The findings highlight the potential importance of providing developmentally appropriate (within recommended sound levels) longitudinal exposure to maternal voice in the altered environment of the NICU. Of the studies reviewed, all used decibel levels above current recommendations for preterm infants in the NICU.3 Given these elevated sound levels, only one study identified significant positive effects of additional exposure to maternal voice during NICU care.24 Two studies reported negative effects.21,27 The remaining studies discussed potential positive effects; however, no statistical significance was met.20,21,25,26




Future research is needed to determine whether use of safe sound levels improve developmental outcomes when exposing the preterm infant to recordings of the maternal voice. As this is done, attention to the developmental timing, or the infant's age when exposure begins, is needed, particularly since the auditory and visual sensory systems are undergoing functional development during the time period infants are cared for in the NICU, and the only study reviewed that reported a positive finding and reached statistical significance24 provided longest duration of exposure.1,8


The studies reviewed here examined the effect of exposure to maternal voice on oxygen saturation, limb movement, heart rate, and behavioral development at 9 months of age. Furthermore, explorations of variables related to successful graduation from the NICU are needed. For example, does exposure to maternal voice reduce the number of days to achieve oral feeding or transition from nasal cannula to room air?
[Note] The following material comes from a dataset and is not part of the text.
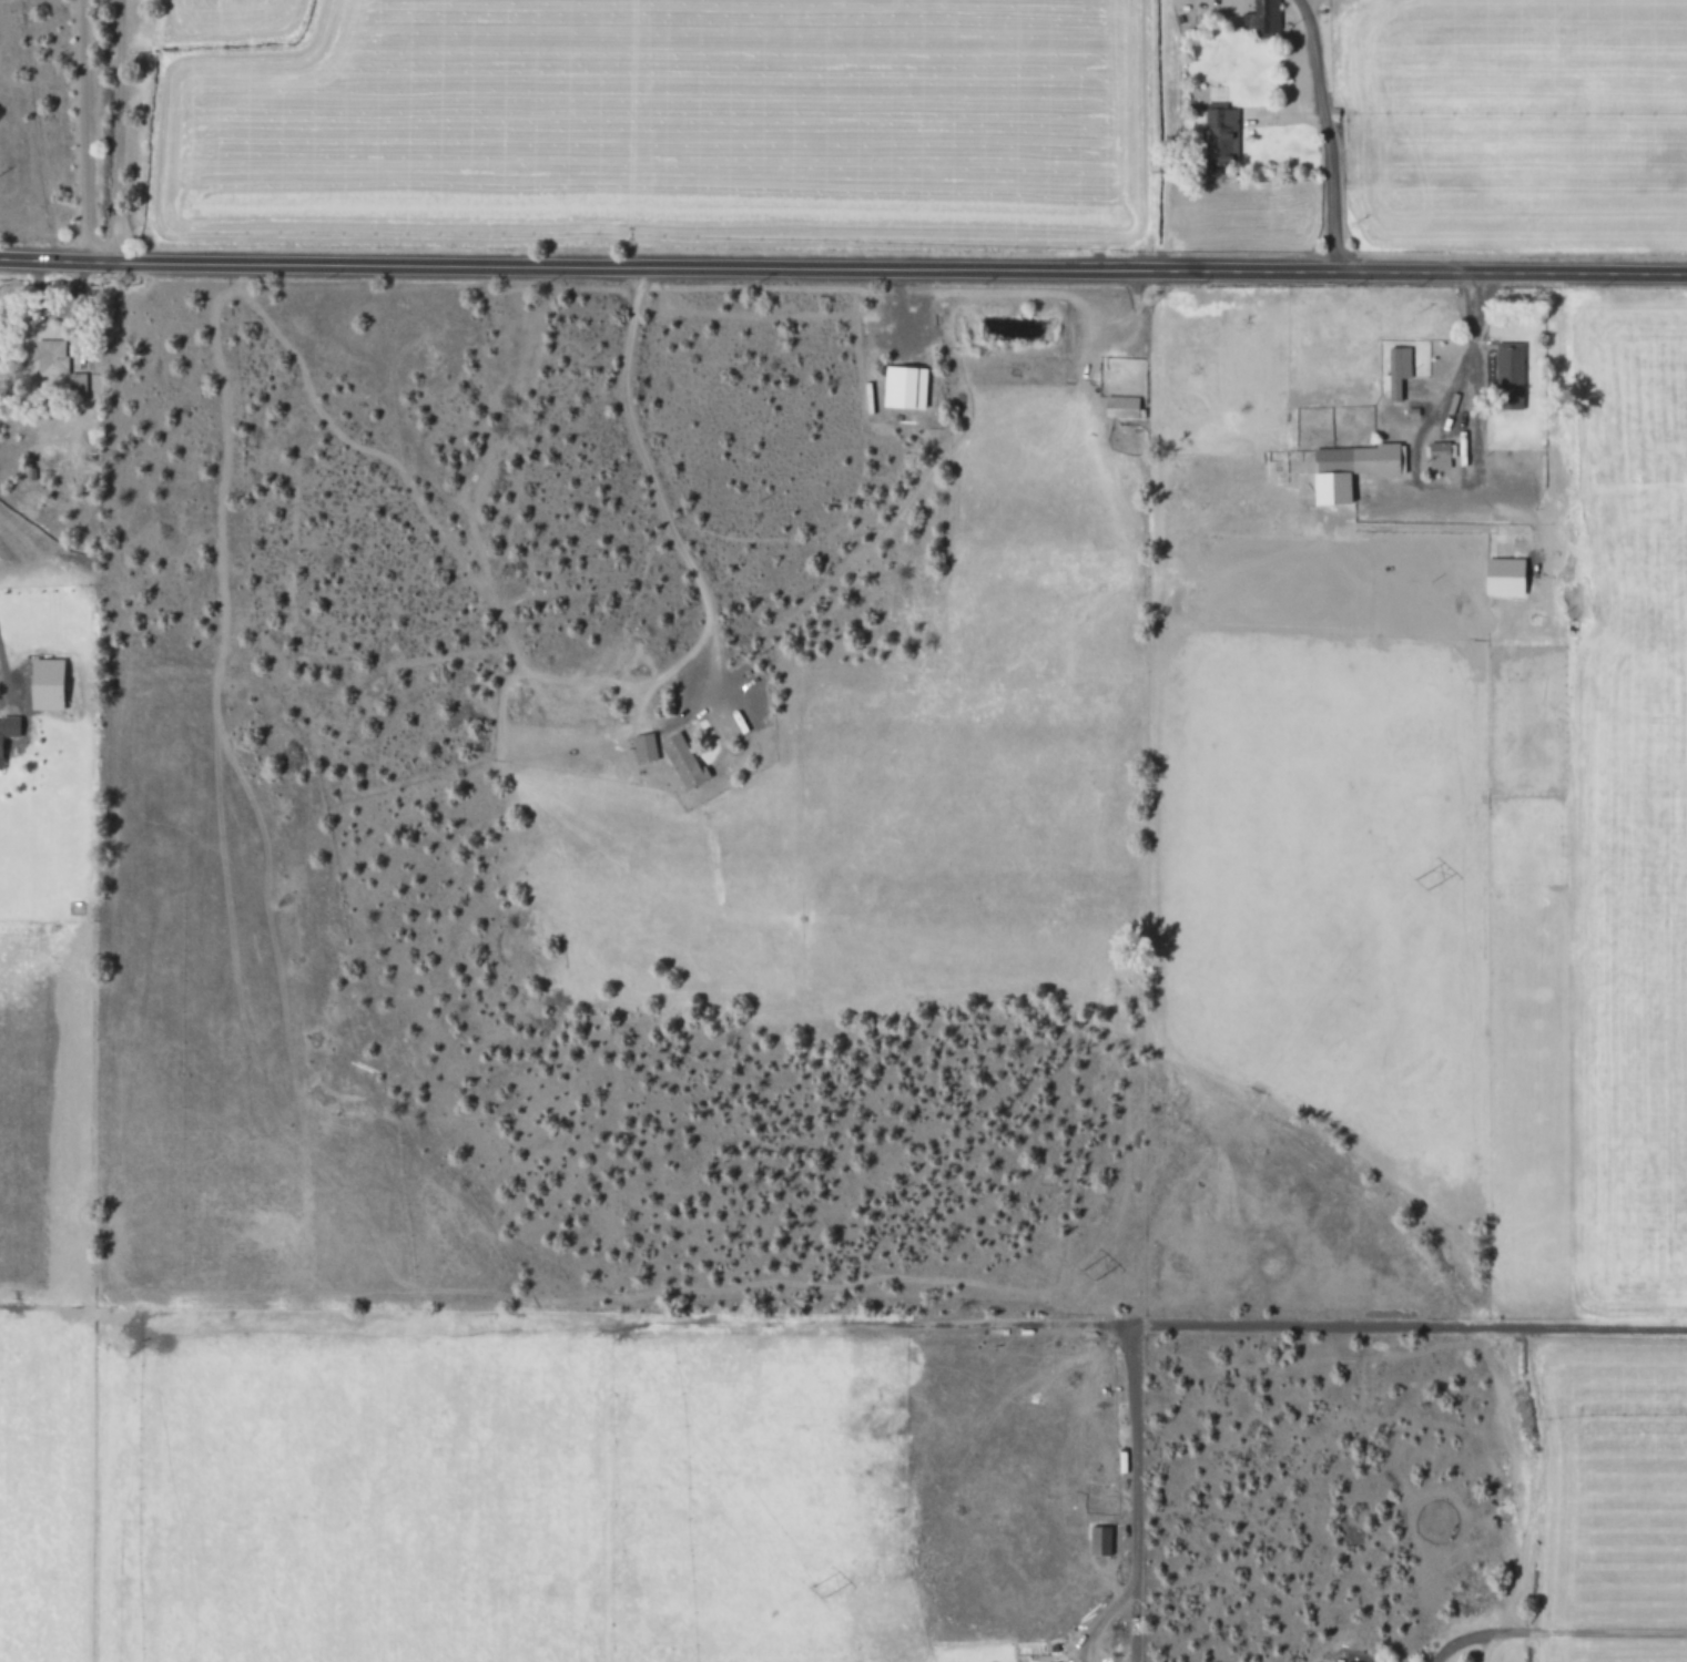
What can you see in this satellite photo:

Until substantial evidence is collected, caution must be taken when exposing the preterm infant to recordings of the maternal voice. Most studies reviewed were historical, thereby requiring replication within current NICU settings and use of recommended standards for sound levels.3,30,31 Positive developmental findings were noted, but few studies reached statistical significance. Furthermore, since these historical studies were conducted, NICUs have moved from strict adherence to visitation schedules to open visitation. This change may be attributed to a substantial body of literature demonstrating positive developmental outcomes resulting from interventions in which parents (not specifically mothers) are encouraged to interact with their preterm infants.32-37 This substantial body of literature related to preterm infant interventions involving parents, along with studies reviewed here, underscores the need for future studies addressing responses to maternal voice.
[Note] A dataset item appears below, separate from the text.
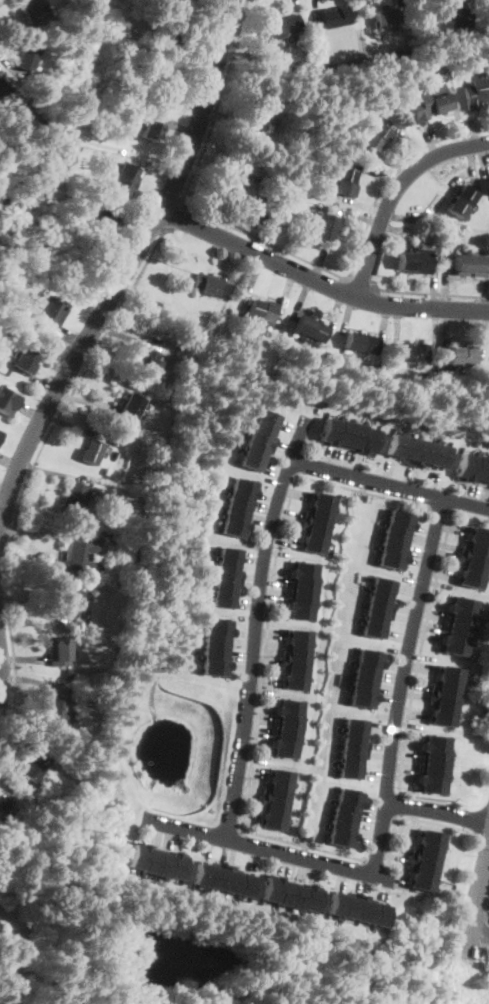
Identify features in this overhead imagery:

Preterm infants lose significant contact with their mothers' voices late in prenatal development and are cared for in a hospital environment that necessitates elevated light and sound levels. All this happens because of the need for prolonged hospitalization and the daily care provided within the NICU. Thus, these infants are deprived not only of the cushioning properties of the womb but also of a possibly critical aspect for normal development-the mother's voice. On the basis of this review, effects have been equivocal and used sound levels greater than those recommended for safe practice. This, along with the fact that these infants are at increased risk for developmental delay,13,15,38,39 suggests the need for further investigation of the relationship among preterm infants' early altered sensory experiences, exposure to maternal voice, and developmental outcomes.



The study was funded by the National Institutes of Health (NIH/NINR P20 NR07791, NIH/NCRR MO1 RR00082).